FTSE 100 close: Markets muted as airlines are hit by Israel conflict
London’s FTSE markets were muted on Monday as investors grappled with the implications of the surprise attack launched on Israel by Hamas.
Airlines were immediate losers with British Airways owner International Consolidated Airlines Group down 5.8 per cent on fears that rising oil prices would increase fuel costs. EasyJet and Wizz Air were also both down over five per cent.
The blue-chip FTSE 100 index was down marginally at 7,492.21 while the midcap FTSE 250 index fell 0.90 per cent to 17,572.06.
“Markets will spend a fair amount of time in the early part of this week trying to understand the implications of the most serious cross-border attack on Israel in decades early on Saturday morning,” analysts at Deutsche Bank said.

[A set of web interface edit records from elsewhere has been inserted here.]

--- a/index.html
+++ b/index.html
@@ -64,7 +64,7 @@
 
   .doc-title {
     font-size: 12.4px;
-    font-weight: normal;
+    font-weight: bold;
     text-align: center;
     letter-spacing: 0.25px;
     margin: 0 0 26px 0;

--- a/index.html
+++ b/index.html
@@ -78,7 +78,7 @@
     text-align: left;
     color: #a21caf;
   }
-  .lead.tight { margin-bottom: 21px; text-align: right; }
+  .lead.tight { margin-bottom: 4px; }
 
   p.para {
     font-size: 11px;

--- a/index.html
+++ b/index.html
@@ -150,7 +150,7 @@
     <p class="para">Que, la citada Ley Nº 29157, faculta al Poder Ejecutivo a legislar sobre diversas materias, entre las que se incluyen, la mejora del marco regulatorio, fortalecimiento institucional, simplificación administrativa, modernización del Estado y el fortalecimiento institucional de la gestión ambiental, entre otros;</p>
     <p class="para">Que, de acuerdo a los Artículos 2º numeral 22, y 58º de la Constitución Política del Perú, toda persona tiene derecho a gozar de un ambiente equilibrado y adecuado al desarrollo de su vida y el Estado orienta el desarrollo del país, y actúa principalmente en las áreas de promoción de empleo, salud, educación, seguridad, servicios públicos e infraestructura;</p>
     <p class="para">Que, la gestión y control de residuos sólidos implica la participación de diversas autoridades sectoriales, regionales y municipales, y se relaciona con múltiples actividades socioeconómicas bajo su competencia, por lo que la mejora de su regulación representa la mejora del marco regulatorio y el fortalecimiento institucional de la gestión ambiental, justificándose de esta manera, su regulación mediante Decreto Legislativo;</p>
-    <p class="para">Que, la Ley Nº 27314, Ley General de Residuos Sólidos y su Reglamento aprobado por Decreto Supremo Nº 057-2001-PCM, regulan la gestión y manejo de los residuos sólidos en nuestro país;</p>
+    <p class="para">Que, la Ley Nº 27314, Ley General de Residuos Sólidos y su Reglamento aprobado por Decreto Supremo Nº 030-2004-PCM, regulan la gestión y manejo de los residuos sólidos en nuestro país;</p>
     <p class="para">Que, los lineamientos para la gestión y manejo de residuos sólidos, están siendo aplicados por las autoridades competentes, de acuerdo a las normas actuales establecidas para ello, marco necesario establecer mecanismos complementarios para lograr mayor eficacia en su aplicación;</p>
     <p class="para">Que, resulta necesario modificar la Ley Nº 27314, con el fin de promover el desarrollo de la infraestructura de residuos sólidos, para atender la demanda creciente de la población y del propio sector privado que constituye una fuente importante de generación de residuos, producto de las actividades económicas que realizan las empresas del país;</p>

Hamas fired thousands of rockets at Israel on Saturday and sent dozens of fighters across the country’s heavily fortified border, a massive show of force that caught Israel off-guard on a major holiday.

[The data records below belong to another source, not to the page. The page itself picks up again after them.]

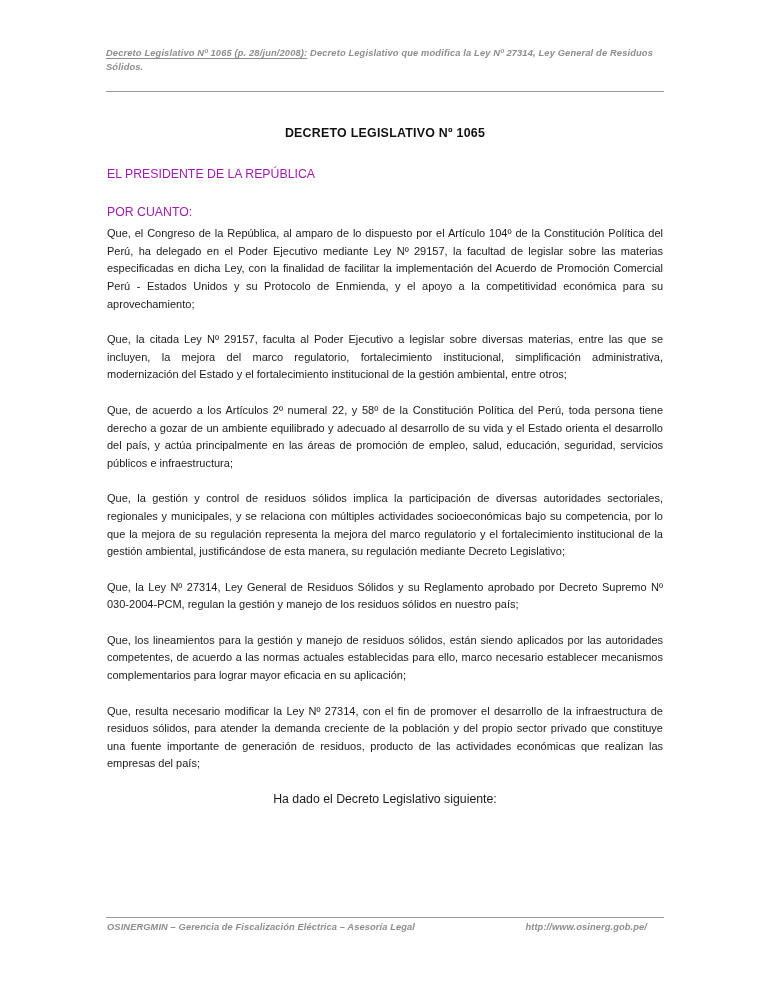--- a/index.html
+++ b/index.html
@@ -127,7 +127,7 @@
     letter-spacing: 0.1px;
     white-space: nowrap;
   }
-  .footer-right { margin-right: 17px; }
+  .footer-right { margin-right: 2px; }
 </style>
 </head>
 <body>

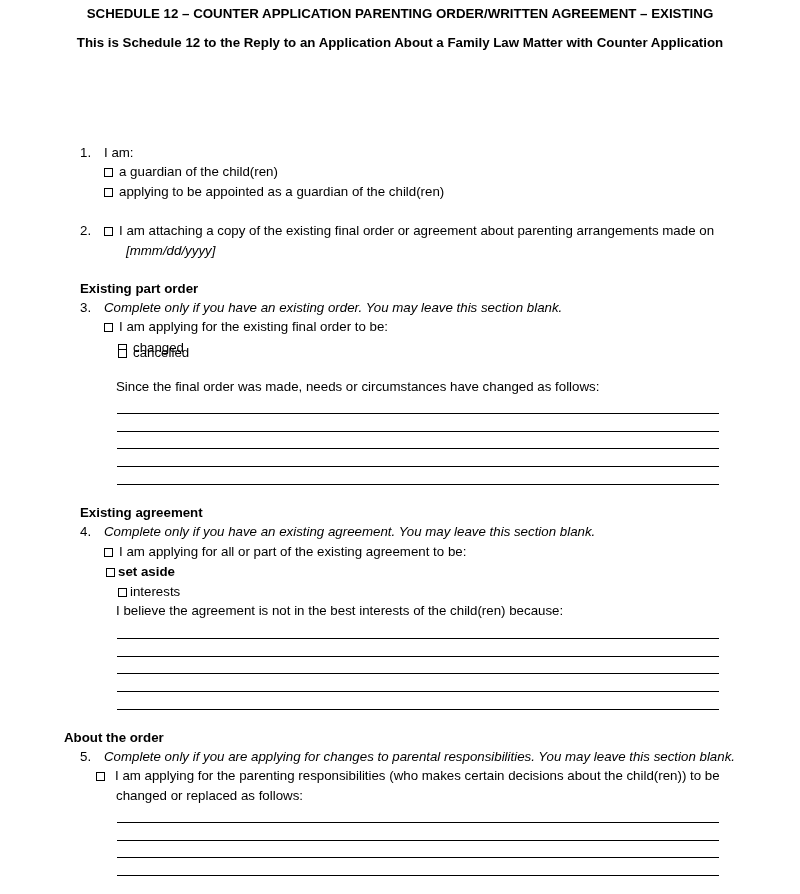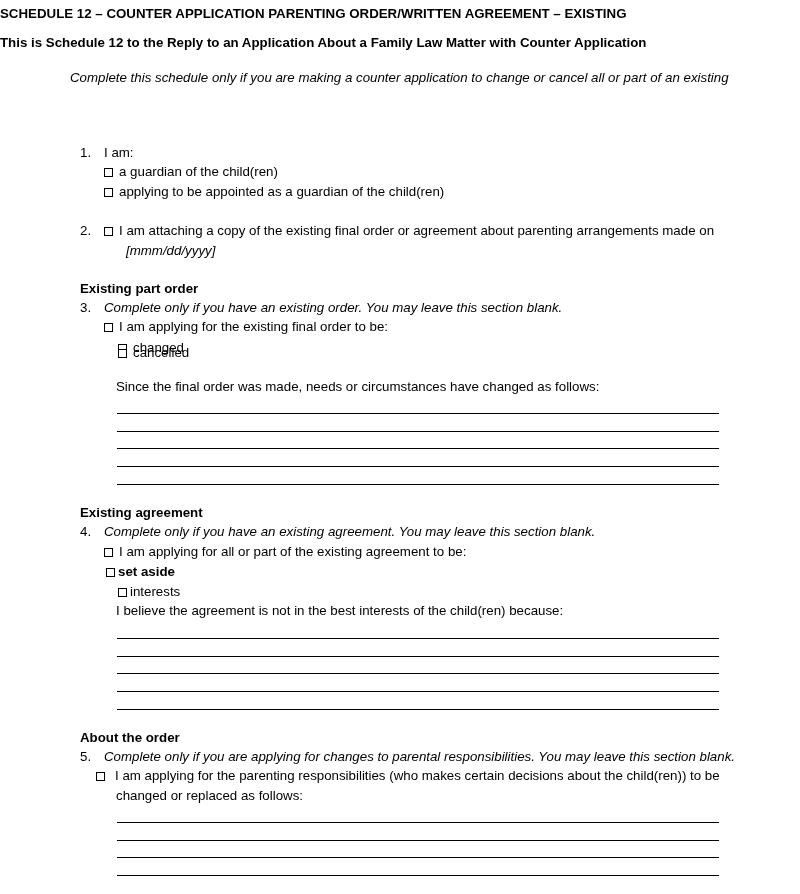--- a/index.html
+++ b/index.html
@@ -8,7 +8,7 @@
     font-family: "Liberation Sans", sans-serif; color: #000; font-size: 13.3px;
   }
   .abs { position: absolute; white-space: nowrap; }
-  .title { font-weight: bold; text-align: left; width: 800px; left: 0; }
+  .title { font-weight: bold; text-align: center; width: 800px; left: 0; }
   .ital { font-style: italic; }
   .bold { font-weight: bold; }
   .cb {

The analysts noted that “it was 50 years ago on Friday that the Yom Kippur War started after a surprise attack on Israel so there are some parallels. This war cast a shadow over the rest of the 1970s so although we’re a long way from that, it’s a reminder that geopolitical risk is elevated at the moment with the Ukraine conflict, the US/China tensions and now those resurfacing in the Middle East.

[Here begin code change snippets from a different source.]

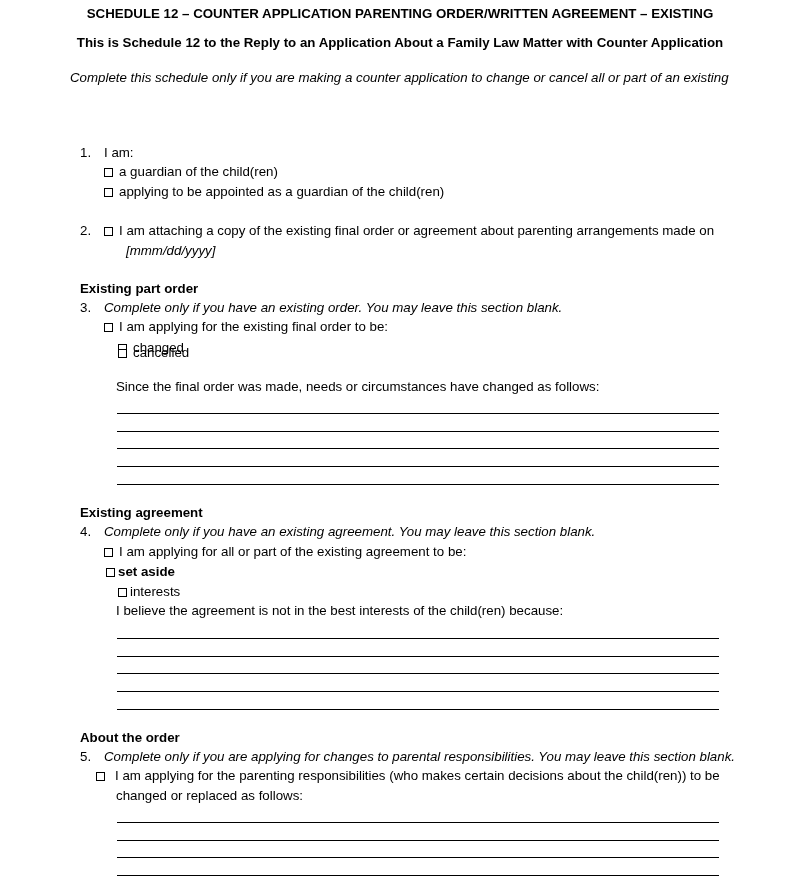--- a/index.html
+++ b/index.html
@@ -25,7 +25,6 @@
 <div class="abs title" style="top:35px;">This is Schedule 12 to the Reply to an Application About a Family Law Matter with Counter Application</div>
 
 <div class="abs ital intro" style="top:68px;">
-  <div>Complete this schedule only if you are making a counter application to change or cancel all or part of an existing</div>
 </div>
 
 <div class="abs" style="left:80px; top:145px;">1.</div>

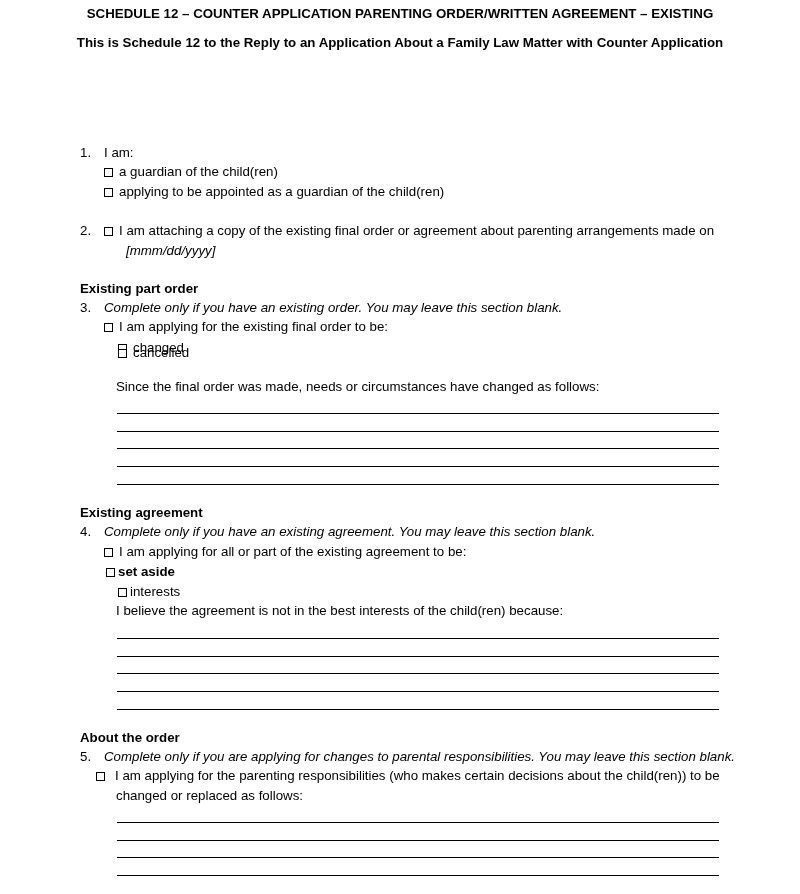--- a/index.html
+++ b/index.html
@@ -80,7 +80,7 @@
 <div class="line" style="left:117px; width:602px; top:691px;"></div>
 <div class="line" style="left:117px; width:602px; top:709px;"></div>
 
-<div class="abs bold" style="left:80px; top:730px;text-align:center;">About the order</div>
+<div class="abs bold" style="left:64px; top:730px;text-align:center;">About the order</div>
 <div class="abs" style="left:80px; top:749px;">5.</div>
 <div class="abs ital" style="left:104px; top:749px;">Complete only if you are applying for changes to parental responsibilities. You may leave this section blank.</div>
 <div class="abs" style="left:96px; top:768px;">

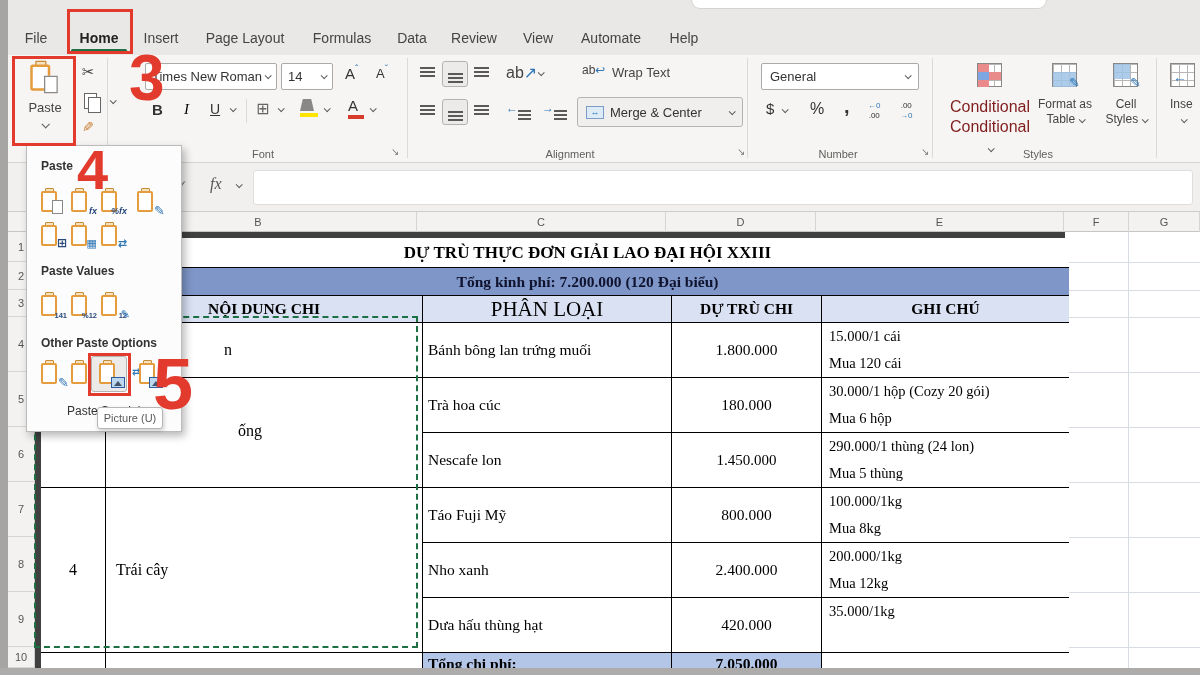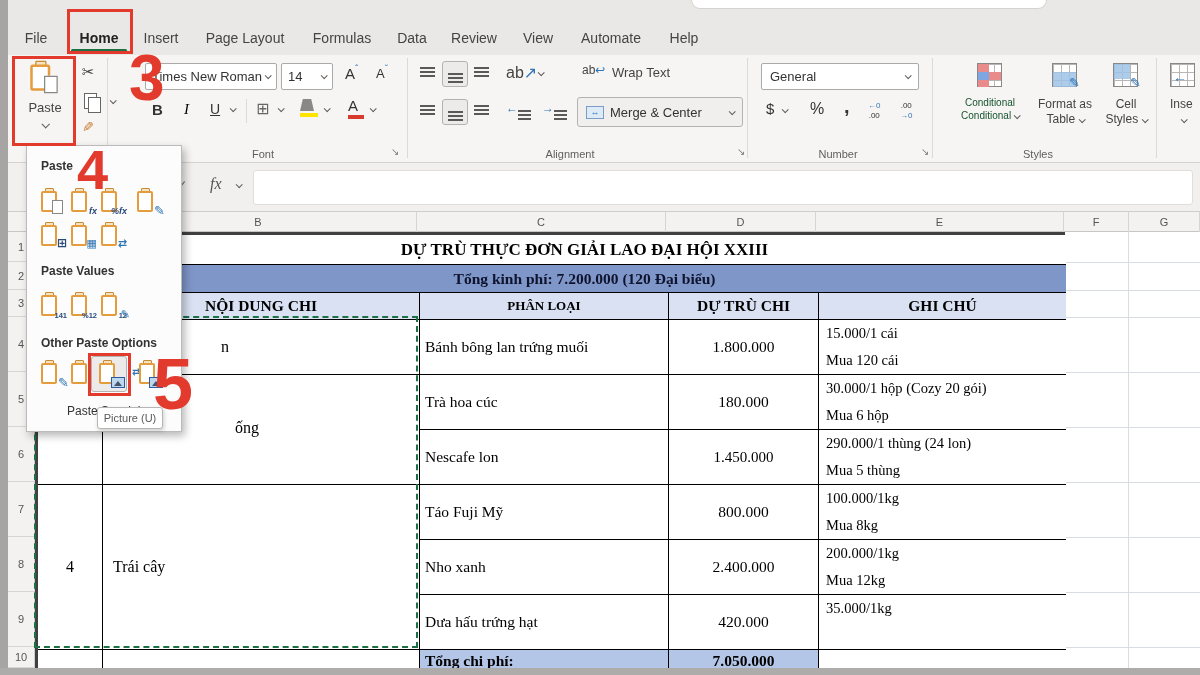--- a/index.html
+++ b/index.html
@@ -194,7 +194,7 @@
         <span style="position:absolute;left:0;top:16px;width:11px;height:7px;background:#E98B8B"></span>
         <span style="position:absolute;left:11px;top:8px;width:12px;height:8px;background:#E98B8B"></span>
       </div>
-      <div style="position:absolute;top:36px;width:100%;font-size:10px;color:#14532d;line-height:1.25">
+      <div style="position:absolute;top:36px;width:100%;font-size:16px;color:#7f1d1d;line-height:1.25">
         <div>Conditional</div>
         <div><span>Conditional</span> <span class="chev sm"></span></div>
       </div>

“Geopolitical risk doesn’t tend to linger long in markets but there are many second order impacts that could come through in the weeks, months and years ahead from this weekends’ developments,” they concluded.
One of the most immediate impacts was a spike in oil prices. Although Israel is not an oil-producing nation, the conflict is likely to have an impact on global supply. Brent crude climbed more than 3.6 per cent, leaving a barrel costing over $87.
On the FTSE 100, BP and Shell were among the top risers, boosted by higher oil prices, rising 3.2 per cent and 2.9 per cent respectively.
Chemicals company Croda International meanwhile fell by over seven per cent after slashing its full-year outlook.
“Customers have continued to reduce their ingredient inventories in consumer care, crop and industrial end markets, due to a combination of destocking and a weaker demand environment,” Croda said in a trading statement.
Elsewhere Metro Bank climbed over 10 per cent after announcing a major new refinancing deal with investors. The deal came at the end of a dramatic weekend in which regulators had teed up other lenders to look at buying parts of the bank.